(re-posting since it didn’t seem like my original email was sent out, my apologies if I’m mistaken)



i found a thread from Apr 2006 (http://jackrabbit.510166.n4.nabble.com/Is-doc-addition-indexing-synchronous-or-asynchronous-td528243.html). 


i find myself in a similar situation - for me, i'm adding lots of documents to the repository at once, its taking a great deal of time, the majority of that time is spent indexing and therefore i need to change my configuration or extend SearchIndex such that indexing occurs asynchronously ... i really do not have a choice.


i followed most of the thread conversation but not sure if i totally understand everything. 


(1) the thread mentions the observation events are synchronous.  it is possible to change this to be asynchronous?

(2) marcel brought up two issues with (1)

    (a) a search may not "hit" a document just added; there would be a delay

    (b) if the jvm crashed, documents not indexed yet could not be and this cannot be recovered


i can live with (a) but not (b). the thread continued on re: (b) wrt persisting what needs indexed.  that is where i started to get lost.  while (b) was mentioned, it seemed like jackrabbit handles it with a redo.log.

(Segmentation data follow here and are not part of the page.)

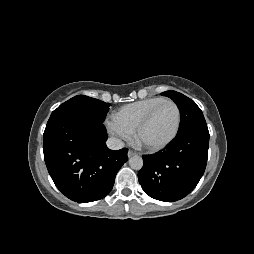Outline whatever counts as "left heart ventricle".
Returning <instances> with one entry per match:
<instances>
[{"label":"left heart ventricle","mask_w":254,"mask_h":254,"mask_svg":"<svg viewBox=\"0 0 254 254\" xmlns=\"http://www.w3.org/2000/svg\"><path fill=\"white\" fill-rule=\"evenodd\" d=\"M176 122V108L170 103L162 105L142 131L140 136L141 141L150 146L163 143L173 133Z\"/></svg>","instance_id":"obj_1"}]
</instances>
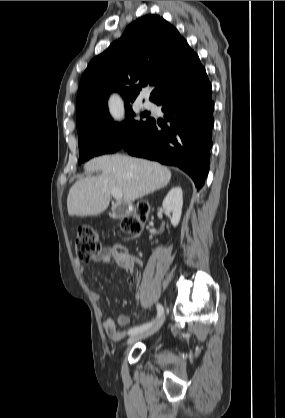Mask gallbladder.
<instances>
[{"mask_svg": "<svg viewBox=\"0 0 285 418\" xmlns=\"http://www.w3.org/2000/svg\"><path fill=\"white\" fill-rule=\"evenodd\" d=\"M126 208V205H119L112 209V212L110 213V216L113 218H120L124 215V210Z\"/></svg>", "mask_w": 285, "mask_h": 418, "instance_id": "gallbladder-1", "label": "gallbladder"}]
</instances>
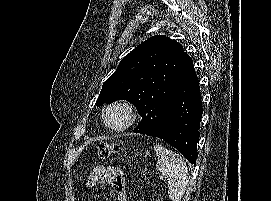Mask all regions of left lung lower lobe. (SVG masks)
Here are the masks:
<instances>
[{"mask_svg": "<svg viewBox=\"0 0 271 201\" xmlns=\"http://www.w3.org/2000/svg\"><path fill=\"white\" fill-rule=\"evenodd\" d=\"M202 102L198 77L192 59L187 54L183 78L164 116L163 127L155 136L175 147L192 164L197 159ZM133 132L144 134L138 125Z\"/></svg>", "mask_w": 271, "mask_h": 201, "instance_id": "obj_1", "label": "left lung lower lobe"}]
</instances>
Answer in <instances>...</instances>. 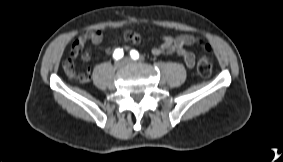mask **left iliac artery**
Segmentation results:
<instances>
[{
	"mask_svg": "<svg viewBox=\"0 0 283 162\" xmlns=\"http://www.w3.org/2000/svg\"><path fill=\"white\" fill-rule=\"evenodd\" d=\"M130 56L132 57V59L137 60L139 59V53L136 50H131L130 51Z\"/></svg>",
	"mask_w": 283,
	"mask_h": 162,
	"instance_id": "44dca946",
	"label": "left iliac artery"
}]
</instances>
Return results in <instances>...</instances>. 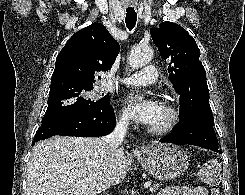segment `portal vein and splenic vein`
I'll use <instances>...</instances> for the list:
<instances>
[{
  "instance_id": "obj_1",
  "label": "portal vein and splenic vein",
  "mask_w": 245,
  "mask_h": 195,
  "mask_svg": "<svg viewBox=\"0 0 245 195\" xmlns=\"http://www.w3.org/2000/svg\"><path fill=\"white\" fill-rule=\"evenodd\" d=\"M78 184H79V185H83V184H84V181H78ZM144 186H145V188L150 187V186H151V182H146V183L144 184Z\"/></svg>"
}]
</instances>
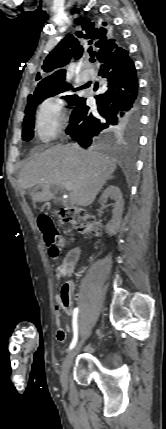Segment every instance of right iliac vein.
Here are the masks:
<instances>
[{"label": "right iliac vein", "instance_id": "obj_1", "mask_svg": "<svg viewBox=\"0 0 166 429\" xmlns=\"http://www.w3.org/2000/svg\"><path fill=\"white\" fill-rule=\"evenodd\" d=\"M90 335V332L85 336V338L79 342L77 344L76 347H74L65 357L64 362H63V366H62V371H61V375H60V381L61 384L64 388L67 387L68 385V374H69V368L73 362V359L75 357V355L77 354V351L79 350V347L82 345V343L84 342V340L86 338H88V336Z\"/></svg>", "mask_w": 166, "mask_h": 429}]
</instances>
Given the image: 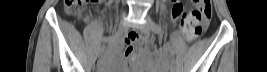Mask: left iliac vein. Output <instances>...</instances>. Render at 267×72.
<instances>
[{
	"label": "left iliac vein",
	"instance_id": "4c4485c4",
	"mask_svg": "<svg viewBox=\"0 0 267 72\" xmlns=\"http://www.w3.org/2000/svg\"><path fill=\"white\" fill-rule=\"evenodd\" d=\"M146 24H144L142 27H141V31L142 33L144 34H149L151 29H152V20L150 19L149 16L146 17ZM170 72H175V68L174 67H170Z\"/></svg>",
	"mask_w": 267,
	"mask_h": 72
}]
</instances>
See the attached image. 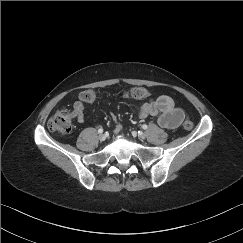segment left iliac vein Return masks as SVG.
<instances>
[{"instance_id": "left-iliac-vein-1", "label": "left iliac vein", "mask_w": 243, "mask_h": 243, "mask_svg": "<svg viewBox=\"0 0 243 243\" xmlns=\"http://www.w3.org/2000/svg\"><path fill=\"white\" fill-rule=\"evenodd\" d=\"M139 136H140L141 138H145V133L142 132V133L139 134Z\"/></svg>"}]
</instances>
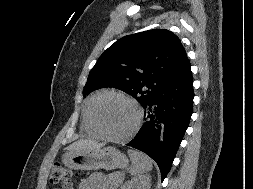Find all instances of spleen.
I'll return each mask as SVG.
<instances>
[{"instance_id": "1", "label": "spleen", "mask_w": 253, "mask_h": 189, "mask_svg": "<svg viewBox=\"0 0 253 189\" xmlns=\"http://www.w3.org/2000/svg\"><path fill=\"white\" fill-rule=\"evenodd\" d=\"M128 154L132 162L131 175L140 176L152 170V160L149 156L136 150H128Z\"/></svg>"}]
</instances>
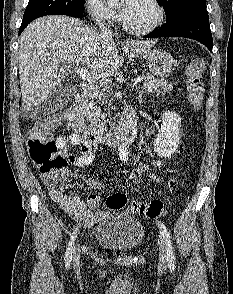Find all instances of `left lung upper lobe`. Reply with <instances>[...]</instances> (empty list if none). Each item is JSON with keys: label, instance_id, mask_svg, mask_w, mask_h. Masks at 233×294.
Wrapping results in <instances>:
<instances>
[{"label": "left lung upper lobe", "instance_id": "5c2ea615", "mask_svg": "<svg viewBox=\"0 0 233 294\" xmlns=\"http://www.w3.org/2000/svg\"><path fill=\"white\" fill-rule=\"evenodd\" d=\"M165 10L166 18H170L186 8L206 9V0H157Z\"/></svg>", "mask_w": 233, "mask_h": 294}]
</instances>
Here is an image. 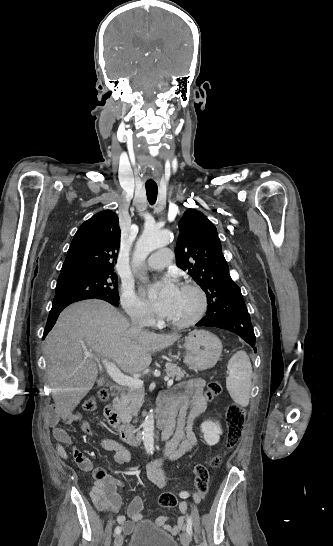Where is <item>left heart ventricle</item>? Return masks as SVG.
Masks as SVG:
<instances>
[{
    "instance_id": "obj_1",
    "label": "left heart ventricle",
    "mask_w": 333,
    "mask_h": 546,
    "mask_svg": "<svg viewBox=\"0 0 333 546\" xmlns=\"http://www.w3.org/2000/svg\"><path fill=\"white\" fill-rule=\"evenodd\" d=\"M197 303V297L192 291L179 288L168 318L174 321L188 319L195 312Z\"/></svg>"
}]
</instances>
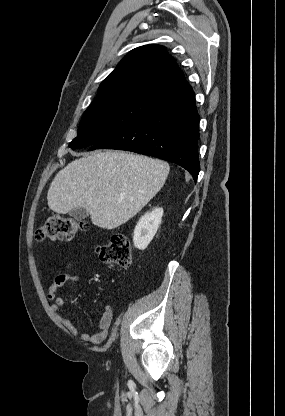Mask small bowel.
<instances>
[{"label": "small bowel", "mask_w": 285, "mask_h": 416, "mask_svg": "<svg viewBox=\"0 0 285 416\" xmlns=\"http://www.w3.org/2000/svg\"><path fill=\"white\" fill-rule=\"evenodd\" d=\"M81 278L75 273H59L54 276L52 282L47 286L45 295L46 298L52 302L51 311L58 321V323L65 328L71 335L77 336L78 329L73 325L72 321L63 312L65 300L62 296L57 295V289L64 286L66 283H78ZM113 320V309L107 305L104 307L102 316L99 321L98 331L91 334L84 332L81 334V339L92 344H100L106 340L109 329Z\"/></svg>", "instance_id": "c3829d8e"}]
</instances>
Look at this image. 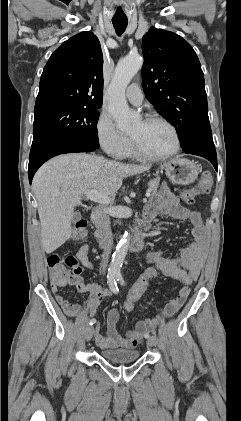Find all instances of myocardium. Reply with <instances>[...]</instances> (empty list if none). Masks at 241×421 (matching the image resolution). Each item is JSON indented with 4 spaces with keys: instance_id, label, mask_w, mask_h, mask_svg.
<instances>
[{
    "instance_id": "1",
    "label": "myocardium",
    "mask_w": 241,
    "mask_h": 421,
    "mask_svg": "<svg viewBox=\"0 0 241 421\" xmlns=\"http://www.w3.org/2000/svg\"><path fill=\"white\" fill-rule=\"evenodd\" d=\"M144 123H162L164 125H166L172 132L173 137H174V146L173 148L162 155H151L147 152H145L138 144V142L135 140V138H133L132 136H130V144H131V148L133 150V153L135 156L147 160V161H152V162H160V161H165L171 157H173L174 155H176L181 147V139H180V135L178 132V129L176 128V126L170 122L169 120L161 117V116H147L142 120Z\"/></svg>"
}]
</instances>
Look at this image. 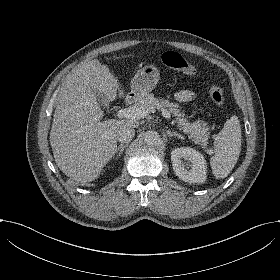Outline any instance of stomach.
Wrapping results in <instances>:
<instances>
[{"instance_id": "obj_1", "label": "stomach", "mask_w": 280, "mask_h": 280, "mask_svg": "<svg viewBox=\"0 0 280 280\" xmlns=\"http://www.w3.org/2000/svg\"><path fill=\"white\" fill-rule=\"evenodd\" d=\"M159 81V72L154 66H147L139 70L131 81L129 97L134 99L135 93L147 95Z\"/></svg>"}]
</instances>
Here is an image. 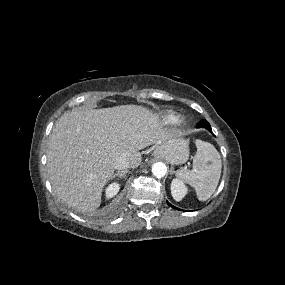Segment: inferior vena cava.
<instances>
[{"label":"inferior vena cava","mask_w":285,"mask_h":285,"mask_svg":"<svg viewBox=\"0 0 285 285\" xmlns=\"http://www.w3.org/2000/svg\"><path fill=\"white\" fill-rule=\"evenodd\" d=\"M131 167L130 162L123 157H118L114 161V168L118 171L126 170L127 168Z\"/></svg>","instance_id":"602c4592"}]
</instances>
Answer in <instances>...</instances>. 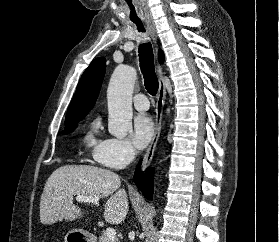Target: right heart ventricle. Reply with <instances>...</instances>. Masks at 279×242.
<instances>
[{
    "label": "right heart ventricle",
    "mask_w": 279,
    "mask_h": 242,
    "mask_svg": "<svg viewBox=\"0 0 279 242\" xmlns=\"http://www.w3.org/2000/svg\"><path fill=\"white\" fill-rule=\"evenodd\" d=\"M100 122L99 120H94L90 126L87 132L84 135L83 142L86 151L92 152L93 154L98 150V148L103 144L105 140H102L98 136Z\"/></svg>",
    "instance_id": "obj_1"
}]
</instances>
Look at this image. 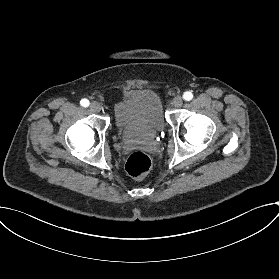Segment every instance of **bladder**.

in any case, i need to make indexing asynchronous.  i had started down the path of extending SearchIndex and overridding the updateNodes() method but now i'm wondering if there is just a way i can configure jackrabbit to make indexing asynchronous or if there are still serious issues i have not considered. Or is extending SearchIndex and overridding the updateNodes() method what I should do?


i'm currently integrated with jackrabbit 1.6.  i'm not sure if i can upgrade to the latest version at this time but if a later version buys me something, please let me know.